The Getty is run by by a manager and a board with little knowledge or concern about the art the Getty collects and many of them do not even have a connection with the city of Los Angeles. Until recently, the chair, one of the vice chairs and two other board members lived in New York along with a fifth member who also lived on the East Coast.
It is not surprising, then, that Getty no longer even pretends it is using its resources to build a major art collection in Los Angeles; instead, they now they want other people to give them their collections. But even though much earlier both Christopher Knight and Suzanne Muchnic expertly, if briefly, weighed on the Getty Trust's failings in building a collection, that part of the story has been largely ignored since the first of the year.

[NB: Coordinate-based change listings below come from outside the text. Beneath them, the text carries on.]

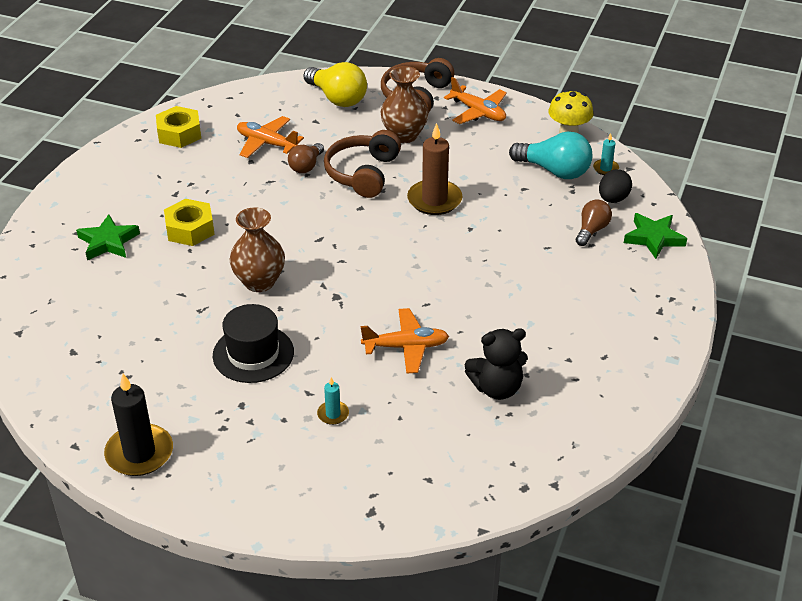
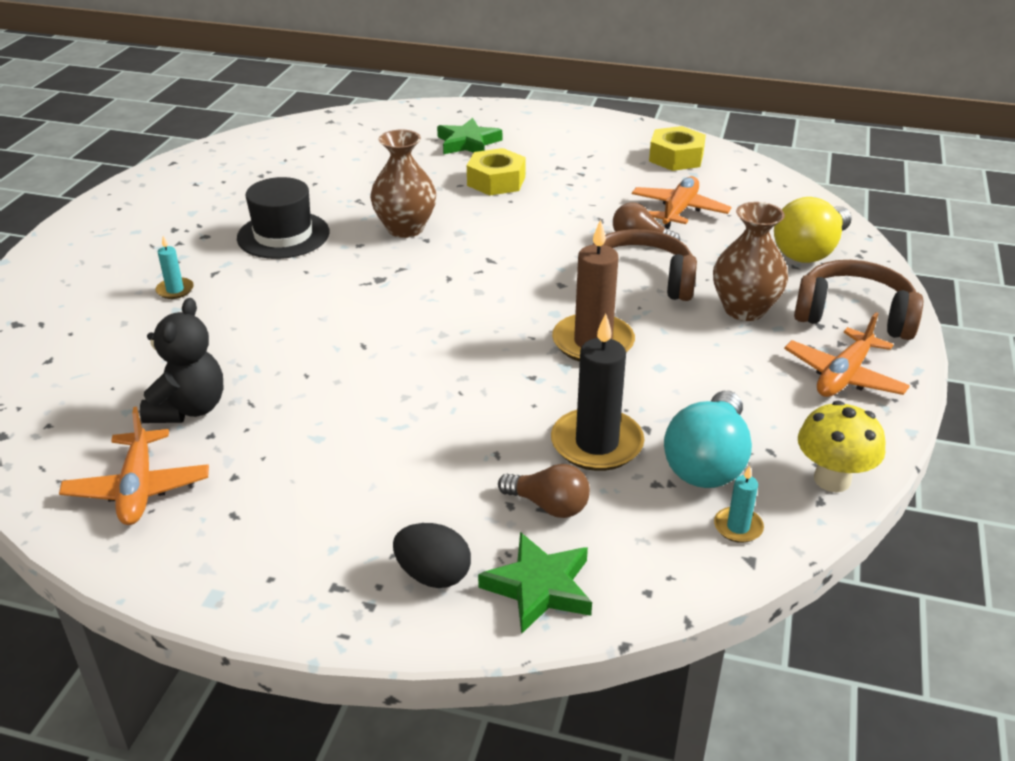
camera: 85 degrees right, 5 degrees down
(139, 453) = (152, 191): black candle -> black candle (597, 444)
(406, 347) = (281, 333): orange plane -> orange plane (138, 488)
(497, 388) = (189, 409): black teddy bear -> black teddy bear turned 150 degrees counterclockwise
(613, 199) = (646, 535): black egg -> black egg (433, 575)

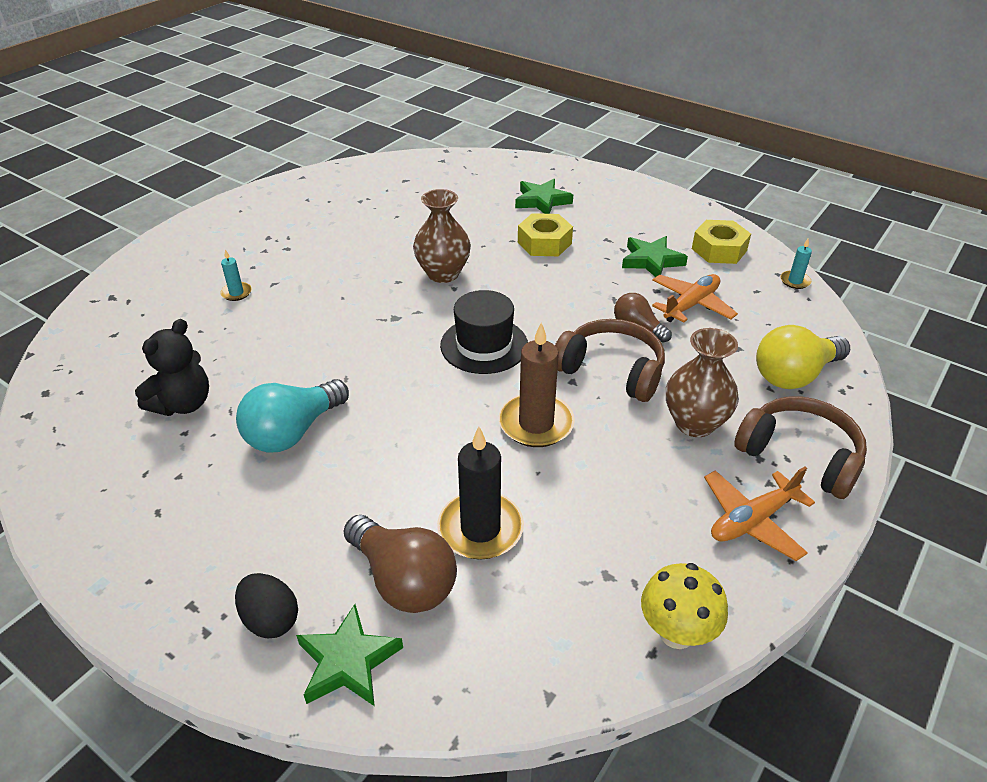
camera: 20 degrees right, 5 degrees up
(138, 488) = (106, 467): orange plane -> none
(283, 235) = (344, 260): black hat -> black hat (484, 345)
(548, 505) = (403, 580): brown light bulb -> brown light bulb, size x1.65
(616, 179) = (651, 261): none -> green star
(708, 462) = (568, 577): turquoise light bulb -> turquoise light bulb (293, 432)
(738, 527) = (557, 656): turquoise candle -> turquoise candle (795, 281)

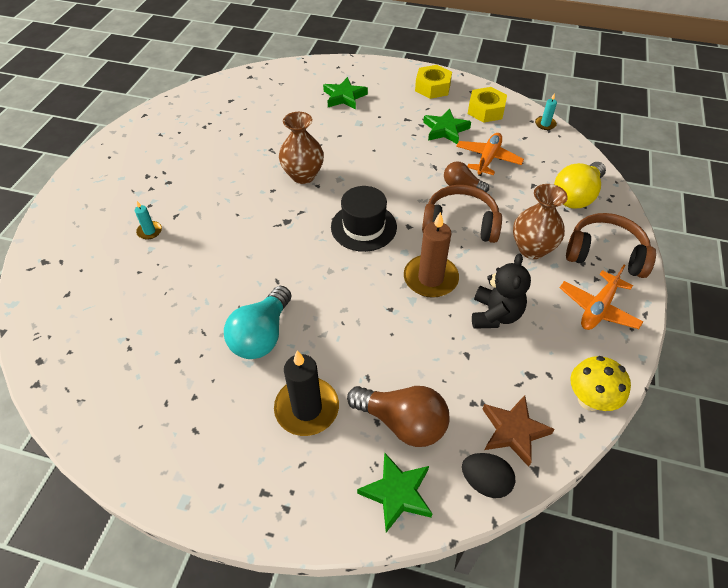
camera: 20 degrees left, 10 degrees up
(183, 404) = (162, 337): black teddy bear -> black teddy bear (495, 315)
(270, 620) = (327, 483): black egg -> black egg (485, 482)
(480, 529) = (434, 368): black candle -> black candle (307, 408)
(544, 243) = (364, 132): yellow nut -> yellow nut (432, 87)
(545, 638) = (513, 431): none -> brown star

To quote from Saturday's New York Times article:
Overlooked in these controversies, some of Mr. Munitz's critics say, is the harm suffered by the museum itself, including acquisitions, curatorial choices and departures by talented staff members who bridled at Mr. Munitz's decisions and style.
So the real story of how Barry Munitz, with John H. Biggs' consent, looted the Getty's coffers to improve his social standing - and then how their collective actions have ensured that the Getty Museum will never reach the potential it once had, remains largely ignored in the LA Times. The future of Los Angeles' cultural life is simply not a story that the Times ownership and management seems to be interested in.
So, usual, if you want to know what is going on in Los Angeles - you have to read... the New York Times.
But getting back to the Munitz buttering up people (see prior, linked post at top and link to New York Times story) who do not even own art to donate to the museum (but who yet have impeccable social credentials and often a yacht, of course), even if one day Barry should accidentally run into someone with a major collection appropriate for the Getty - why should they donate it the Getty?
To phrase it more clearly - why should anyone who has spent decades building a major collection worth hundreds of millions of dollars turn around and donate it to a five billion institution that is so uninterested in its own collection that they only spend 20 million a year buying art - less than 4/10 of one per cent of their endowment?
The answer, of course, is almost no one.